Start of Exercise inputs
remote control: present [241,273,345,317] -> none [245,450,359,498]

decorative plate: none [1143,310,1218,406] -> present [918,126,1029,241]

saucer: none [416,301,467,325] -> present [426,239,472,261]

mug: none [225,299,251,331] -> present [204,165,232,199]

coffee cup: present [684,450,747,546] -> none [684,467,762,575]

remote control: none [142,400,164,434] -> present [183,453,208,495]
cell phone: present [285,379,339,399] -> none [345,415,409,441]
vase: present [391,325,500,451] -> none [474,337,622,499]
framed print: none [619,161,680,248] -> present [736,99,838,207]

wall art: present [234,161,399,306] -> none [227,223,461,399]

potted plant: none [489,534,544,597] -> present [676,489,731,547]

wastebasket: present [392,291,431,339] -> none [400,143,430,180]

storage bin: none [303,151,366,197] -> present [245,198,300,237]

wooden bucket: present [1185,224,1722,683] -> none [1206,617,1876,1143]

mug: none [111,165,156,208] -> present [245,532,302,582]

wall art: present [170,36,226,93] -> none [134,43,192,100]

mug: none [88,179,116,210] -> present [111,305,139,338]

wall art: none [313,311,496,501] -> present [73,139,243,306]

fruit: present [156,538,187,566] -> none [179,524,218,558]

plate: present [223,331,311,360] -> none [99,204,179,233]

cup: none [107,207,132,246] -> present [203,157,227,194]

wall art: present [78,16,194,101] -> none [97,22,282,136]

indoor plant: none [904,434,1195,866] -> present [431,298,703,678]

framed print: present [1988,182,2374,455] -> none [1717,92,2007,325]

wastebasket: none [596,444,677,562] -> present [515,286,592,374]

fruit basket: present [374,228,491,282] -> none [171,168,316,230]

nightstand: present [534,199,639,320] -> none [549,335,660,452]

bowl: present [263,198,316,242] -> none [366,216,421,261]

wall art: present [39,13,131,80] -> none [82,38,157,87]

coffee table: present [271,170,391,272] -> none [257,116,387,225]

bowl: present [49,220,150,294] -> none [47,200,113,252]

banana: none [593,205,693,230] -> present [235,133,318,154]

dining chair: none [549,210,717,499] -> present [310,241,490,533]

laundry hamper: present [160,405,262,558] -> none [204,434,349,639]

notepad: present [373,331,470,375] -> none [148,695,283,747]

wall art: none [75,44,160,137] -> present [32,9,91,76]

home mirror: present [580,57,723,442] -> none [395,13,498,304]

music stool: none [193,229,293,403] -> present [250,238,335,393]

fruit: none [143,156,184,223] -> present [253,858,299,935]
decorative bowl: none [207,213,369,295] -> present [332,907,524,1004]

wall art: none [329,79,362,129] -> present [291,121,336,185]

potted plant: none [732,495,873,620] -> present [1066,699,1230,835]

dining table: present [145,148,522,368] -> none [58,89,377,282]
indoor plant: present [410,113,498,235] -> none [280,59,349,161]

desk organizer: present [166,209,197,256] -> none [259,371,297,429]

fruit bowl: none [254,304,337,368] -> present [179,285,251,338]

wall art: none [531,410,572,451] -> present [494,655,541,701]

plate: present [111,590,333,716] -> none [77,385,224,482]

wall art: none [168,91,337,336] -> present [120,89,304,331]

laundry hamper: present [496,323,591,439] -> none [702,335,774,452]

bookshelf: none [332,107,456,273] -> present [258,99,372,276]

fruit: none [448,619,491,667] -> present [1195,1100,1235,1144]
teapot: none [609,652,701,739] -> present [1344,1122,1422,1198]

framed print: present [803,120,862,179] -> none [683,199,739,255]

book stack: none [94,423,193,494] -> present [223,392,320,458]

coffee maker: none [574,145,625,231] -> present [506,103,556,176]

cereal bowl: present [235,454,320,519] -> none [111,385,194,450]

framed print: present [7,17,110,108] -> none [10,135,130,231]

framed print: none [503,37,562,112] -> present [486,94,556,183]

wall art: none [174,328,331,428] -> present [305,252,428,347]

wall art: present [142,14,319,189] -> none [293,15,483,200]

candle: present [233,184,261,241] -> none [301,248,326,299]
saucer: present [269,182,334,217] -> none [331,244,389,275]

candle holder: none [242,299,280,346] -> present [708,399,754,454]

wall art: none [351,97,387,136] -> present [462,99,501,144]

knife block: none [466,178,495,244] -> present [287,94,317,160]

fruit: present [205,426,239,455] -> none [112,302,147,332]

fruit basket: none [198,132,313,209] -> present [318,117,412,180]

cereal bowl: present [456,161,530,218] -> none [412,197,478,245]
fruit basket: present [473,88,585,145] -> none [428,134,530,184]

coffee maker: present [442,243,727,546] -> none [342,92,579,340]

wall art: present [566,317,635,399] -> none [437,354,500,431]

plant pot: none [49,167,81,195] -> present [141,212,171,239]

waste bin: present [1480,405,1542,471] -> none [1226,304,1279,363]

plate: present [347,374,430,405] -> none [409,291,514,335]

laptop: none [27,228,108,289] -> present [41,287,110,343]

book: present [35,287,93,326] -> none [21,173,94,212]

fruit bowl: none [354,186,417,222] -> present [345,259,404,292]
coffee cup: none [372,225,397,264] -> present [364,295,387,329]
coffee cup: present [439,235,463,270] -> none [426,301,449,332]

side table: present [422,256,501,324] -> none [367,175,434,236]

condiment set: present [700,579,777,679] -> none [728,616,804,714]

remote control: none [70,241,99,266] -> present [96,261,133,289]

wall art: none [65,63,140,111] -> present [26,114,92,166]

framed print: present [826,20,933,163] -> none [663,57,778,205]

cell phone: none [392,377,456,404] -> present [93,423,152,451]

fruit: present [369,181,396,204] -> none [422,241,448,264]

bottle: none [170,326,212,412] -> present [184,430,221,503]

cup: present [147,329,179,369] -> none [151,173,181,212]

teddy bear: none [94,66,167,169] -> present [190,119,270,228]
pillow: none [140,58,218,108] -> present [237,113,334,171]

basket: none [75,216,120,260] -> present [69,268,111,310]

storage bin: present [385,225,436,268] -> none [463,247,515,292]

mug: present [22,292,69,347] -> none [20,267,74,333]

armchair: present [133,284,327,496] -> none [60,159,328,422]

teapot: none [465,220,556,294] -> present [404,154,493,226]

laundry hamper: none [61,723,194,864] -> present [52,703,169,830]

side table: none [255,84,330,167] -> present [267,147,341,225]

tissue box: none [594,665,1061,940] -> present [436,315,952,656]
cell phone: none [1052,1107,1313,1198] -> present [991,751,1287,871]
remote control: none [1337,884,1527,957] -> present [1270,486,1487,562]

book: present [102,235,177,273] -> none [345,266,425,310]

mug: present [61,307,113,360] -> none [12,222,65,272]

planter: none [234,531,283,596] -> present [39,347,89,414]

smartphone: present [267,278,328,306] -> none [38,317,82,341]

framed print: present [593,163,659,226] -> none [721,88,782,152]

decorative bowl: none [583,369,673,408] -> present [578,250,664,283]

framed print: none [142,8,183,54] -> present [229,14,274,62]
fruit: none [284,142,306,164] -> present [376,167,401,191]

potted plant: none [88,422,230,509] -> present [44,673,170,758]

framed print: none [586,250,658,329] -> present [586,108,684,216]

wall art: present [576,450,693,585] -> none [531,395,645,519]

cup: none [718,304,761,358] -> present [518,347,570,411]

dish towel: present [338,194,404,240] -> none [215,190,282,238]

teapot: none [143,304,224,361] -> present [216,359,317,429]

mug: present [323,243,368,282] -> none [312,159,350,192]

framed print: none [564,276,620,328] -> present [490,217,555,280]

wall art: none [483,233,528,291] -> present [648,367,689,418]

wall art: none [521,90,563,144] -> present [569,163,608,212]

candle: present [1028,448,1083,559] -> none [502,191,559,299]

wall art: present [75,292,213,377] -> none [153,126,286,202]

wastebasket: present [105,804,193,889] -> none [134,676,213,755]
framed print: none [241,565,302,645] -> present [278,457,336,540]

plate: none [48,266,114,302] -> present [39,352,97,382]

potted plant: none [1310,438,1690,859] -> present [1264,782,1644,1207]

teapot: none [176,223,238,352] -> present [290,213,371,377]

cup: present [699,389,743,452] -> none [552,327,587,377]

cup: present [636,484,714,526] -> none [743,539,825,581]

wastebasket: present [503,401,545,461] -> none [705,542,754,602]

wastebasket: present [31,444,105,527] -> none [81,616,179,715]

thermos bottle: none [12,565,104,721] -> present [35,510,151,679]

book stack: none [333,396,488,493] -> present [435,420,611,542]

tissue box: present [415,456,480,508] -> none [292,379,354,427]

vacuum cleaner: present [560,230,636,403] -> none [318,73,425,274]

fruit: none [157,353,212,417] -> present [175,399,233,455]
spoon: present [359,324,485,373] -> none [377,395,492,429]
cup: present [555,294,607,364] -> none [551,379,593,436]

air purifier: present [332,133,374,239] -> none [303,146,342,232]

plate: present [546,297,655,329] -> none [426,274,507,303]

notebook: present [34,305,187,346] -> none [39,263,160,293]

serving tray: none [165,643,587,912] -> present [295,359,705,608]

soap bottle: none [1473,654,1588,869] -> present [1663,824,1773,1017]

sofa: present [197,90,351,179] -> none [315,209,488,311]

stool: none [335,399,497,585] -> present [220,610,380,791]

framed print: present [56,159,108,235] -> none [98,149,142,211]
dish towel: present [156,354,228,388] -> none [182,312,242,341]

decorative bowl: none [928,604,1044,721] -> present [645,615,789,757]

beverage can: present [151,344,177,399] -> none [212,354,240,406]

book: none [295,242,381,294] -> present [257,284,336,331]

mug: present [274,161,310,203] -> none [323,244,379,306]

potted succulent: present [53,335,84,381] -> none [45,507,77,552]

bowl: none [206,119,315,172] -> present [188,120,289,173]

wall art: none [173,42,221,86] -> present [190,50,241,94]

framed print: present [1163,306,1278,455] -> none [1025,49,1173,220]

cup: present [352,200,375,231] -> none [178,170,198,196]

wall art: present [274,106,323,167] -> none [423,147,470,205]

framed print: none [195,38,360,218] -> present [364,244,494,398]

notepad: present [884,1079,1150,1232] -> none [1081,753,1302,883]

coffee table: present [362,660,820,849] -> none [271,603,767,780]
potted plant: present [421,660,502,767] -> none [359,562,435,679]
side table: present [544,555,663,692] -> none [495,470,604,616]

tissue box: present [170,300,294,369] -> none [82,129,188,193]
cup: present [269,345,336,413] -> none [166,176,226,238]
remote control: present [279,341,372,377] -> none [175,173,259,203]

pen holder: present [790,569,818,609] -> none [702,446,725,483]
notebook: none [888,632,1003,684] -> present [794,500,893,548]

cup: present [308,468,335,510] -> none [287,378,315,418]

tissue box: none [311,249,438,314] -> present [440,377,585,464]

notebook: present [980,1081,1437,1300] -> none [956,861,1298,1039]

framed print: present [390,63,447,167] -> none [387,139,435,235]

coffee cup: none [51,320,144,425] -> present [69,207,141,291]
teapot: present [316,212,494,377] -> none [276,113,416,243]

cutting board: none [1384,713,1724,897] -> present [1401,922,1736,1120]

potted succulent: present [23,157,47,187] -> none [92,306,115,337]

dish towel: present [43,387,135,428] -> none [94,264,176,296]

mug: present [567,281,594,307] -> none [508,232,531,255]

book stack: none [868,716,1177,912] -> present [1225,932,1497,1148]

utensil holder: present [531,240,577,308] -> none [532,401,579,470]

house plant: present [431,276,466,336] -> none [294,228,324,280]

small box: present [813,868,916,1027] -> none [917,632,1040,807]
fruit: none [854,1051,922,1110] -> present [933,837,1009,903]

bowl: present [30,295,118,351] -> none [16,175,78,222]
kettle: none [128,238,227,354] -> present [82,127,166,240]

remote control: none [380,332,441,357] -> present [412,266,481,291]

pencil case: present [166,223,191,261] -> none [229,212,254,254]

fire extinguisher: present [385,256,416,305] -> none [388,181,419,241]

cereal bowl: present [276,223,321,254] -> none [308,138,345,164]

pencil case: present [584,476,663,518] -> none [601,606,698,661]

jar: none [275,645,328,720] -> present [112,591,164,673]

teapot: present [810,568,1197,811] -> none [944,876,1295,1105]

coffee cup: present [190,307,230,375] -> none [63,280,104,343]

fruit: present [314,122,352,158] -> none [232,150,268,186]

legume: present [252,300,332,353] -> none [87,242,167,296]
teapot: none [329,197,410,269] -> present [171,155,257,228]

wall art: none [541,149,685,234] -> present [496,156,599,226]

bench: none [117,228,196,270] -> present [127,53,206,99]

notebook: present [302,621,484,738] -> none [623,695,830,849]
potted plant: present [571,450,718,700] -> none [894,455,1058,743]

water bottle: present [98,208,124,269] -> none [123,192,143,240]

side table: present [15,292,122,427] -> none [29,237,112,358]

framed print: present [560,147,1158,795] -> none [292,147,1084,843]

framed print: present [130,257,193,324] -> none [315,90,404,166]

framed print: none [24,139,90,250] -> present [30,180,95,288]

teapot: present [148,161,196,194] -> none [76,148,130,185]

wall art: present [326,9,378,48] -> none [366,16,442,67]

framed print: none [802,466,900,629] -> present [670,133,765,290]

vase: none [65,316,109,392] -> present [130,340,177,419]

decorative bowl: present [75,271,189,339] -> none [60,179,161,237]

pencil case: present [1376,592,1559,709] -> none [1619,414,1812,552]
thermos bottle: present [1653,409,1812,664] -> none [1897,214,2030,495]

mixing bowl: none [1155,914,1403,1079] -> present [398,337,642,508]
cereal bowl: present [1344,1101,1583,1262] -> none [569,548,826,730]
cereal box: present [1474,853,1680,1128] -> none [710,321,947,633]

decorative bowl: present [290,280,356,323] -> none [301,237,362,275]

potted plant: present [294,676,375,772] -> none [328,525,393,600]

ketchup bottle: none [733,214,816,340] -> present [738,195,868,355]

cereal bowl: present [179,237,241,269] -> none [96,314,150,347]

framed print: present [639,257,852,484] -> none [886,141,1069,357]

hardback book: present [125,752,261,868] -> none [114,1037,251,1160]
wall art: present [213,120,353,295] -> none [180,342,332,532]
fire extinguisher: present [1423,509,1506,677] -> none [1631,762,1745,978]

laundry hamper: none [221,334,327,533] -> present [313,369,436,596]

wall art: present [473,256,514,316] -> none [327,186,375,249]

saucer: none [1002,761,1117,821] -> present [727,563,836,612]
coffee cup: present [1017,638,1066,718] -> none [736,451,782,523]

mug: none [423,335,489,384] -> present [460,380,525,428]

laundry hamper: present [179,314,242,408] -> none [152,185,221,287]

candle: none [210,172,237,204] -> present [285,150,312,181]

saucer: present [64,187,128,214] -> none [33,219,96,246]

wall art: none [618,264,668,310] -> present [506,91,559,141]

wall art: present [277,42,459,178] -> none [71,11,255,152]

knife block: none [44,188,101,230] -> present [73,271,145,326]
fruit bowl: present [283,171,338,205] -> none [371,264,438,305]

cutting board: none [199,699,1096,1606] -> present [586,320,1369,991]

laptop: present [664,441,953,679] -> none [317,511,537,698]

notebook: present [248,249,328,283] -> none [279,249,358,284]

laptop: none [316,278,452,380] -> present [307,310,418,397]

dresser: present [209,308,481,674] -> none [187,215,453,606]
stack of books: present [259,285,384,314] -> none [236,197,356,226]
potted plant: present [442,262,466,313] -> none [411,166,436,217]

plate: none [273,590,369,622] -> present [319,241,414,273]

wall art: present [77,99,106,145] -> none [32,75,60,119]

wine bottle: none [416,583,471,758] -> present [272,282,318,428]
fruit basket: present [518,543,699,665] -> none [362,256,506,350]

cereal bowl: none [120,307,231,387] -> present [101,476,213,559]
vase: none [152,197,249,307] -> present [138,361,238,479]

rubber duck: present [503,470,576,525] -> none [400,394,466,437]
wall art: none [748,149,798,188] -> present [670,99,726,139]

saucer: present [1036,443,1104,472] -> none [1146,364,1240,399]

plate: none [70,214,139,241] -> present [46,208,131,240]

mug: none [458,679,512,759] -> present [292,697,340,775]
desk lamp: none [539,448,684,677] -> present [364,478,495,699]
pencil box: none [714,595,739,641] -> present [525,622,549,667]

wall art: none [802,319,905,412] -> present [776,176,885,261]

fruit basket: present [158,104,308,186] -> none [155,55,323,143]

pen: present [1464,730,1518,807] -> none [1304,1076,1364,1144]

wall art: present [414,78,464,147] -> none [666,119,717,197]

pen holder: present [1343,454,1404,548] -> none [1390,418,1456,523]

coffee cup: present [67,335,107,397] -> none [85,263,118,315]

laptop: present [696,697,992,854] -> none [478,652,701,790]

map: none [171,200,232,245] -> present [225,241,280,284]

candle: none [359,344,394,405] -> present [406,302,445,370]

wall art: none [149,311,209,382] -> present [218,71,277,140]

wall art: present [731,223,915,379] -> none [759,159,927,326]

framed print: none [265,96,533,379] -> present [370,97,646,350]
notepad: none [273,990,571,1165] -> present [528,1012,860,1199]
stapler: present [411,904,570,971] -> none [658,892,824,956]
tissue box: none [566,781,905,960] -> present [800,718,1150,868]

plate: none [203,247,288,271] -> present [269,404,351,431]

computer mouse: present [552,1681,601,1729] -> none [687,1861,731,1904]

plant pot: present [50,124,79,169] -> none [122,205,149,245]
End of Exercise inputs
* _Required action_: When you reach the line containing "knife block: none [44,188,101,230]" in the data above, start copying exactly, and stop after the line containing "pen: present [1464,730,1518,807]".

* _Worked solution_:
knife block: none [44,188,101,230] -> present [73,271,145,326]
fruit bowl: present [283,171,338,205] -> none [371,264,438,305]

cutting board: none [199,699,1096,1606] -> present [586,320,1369,991]

laptop: present [664,441,953,679] -> none [317,511,537,698]

notebook: present [248,249,328,283] -> none [279,249,358,284]

laptop: none [316,278,452,380] -> present [307,310,418,397]

dresser: present [209,308,481,674] -> none [187,215,453,606]
stack of books: present [259,285,384,314] -> none [236,197,356,226]
potted plant: present [442,262,466,313] -> none [411,166,436,217]

plate: none [273,590,369,622] -> present [319,241,414,273]

wall art: present [77,99,106,145] -> none [32,75,60,119]

wine bottle: none [416,583,471,758] -> present [272,282,318,428]
fruit basket: present [518,543,699,665] -> none [362,256,506,350]

cereal bowl: none [120,307,231,387] -> present [101,476,213,559]
vase: none [152,197,249,307] -> present [138,361,238,479]

rubber duck: present [503,470,576,525] -> none [400,394,466,437]
wall art: none [748,149,798,188] -> present [670,99,726,139]

saucer: present [1036,443,1104,472] -> none [1146,364,1240,399]

plate: none [70,214,139,241] -> present [46,208,131,240]

mug: none [458,679,512,759] -> present [292,697,340,775]
desk lamp: none [539,448,684,677] -> present [364,478,495,699]
pencil box: none [714,595,739,641] -> present [525,622,549,667]

wall art: none [802,319,905,412] -> present [776,176,885,261]

fruit basket: present [158,104,308,186] -> none [155,55,323,143]

pen: present [1464,730,1518,807] -> none [1304,1076,1364,1144]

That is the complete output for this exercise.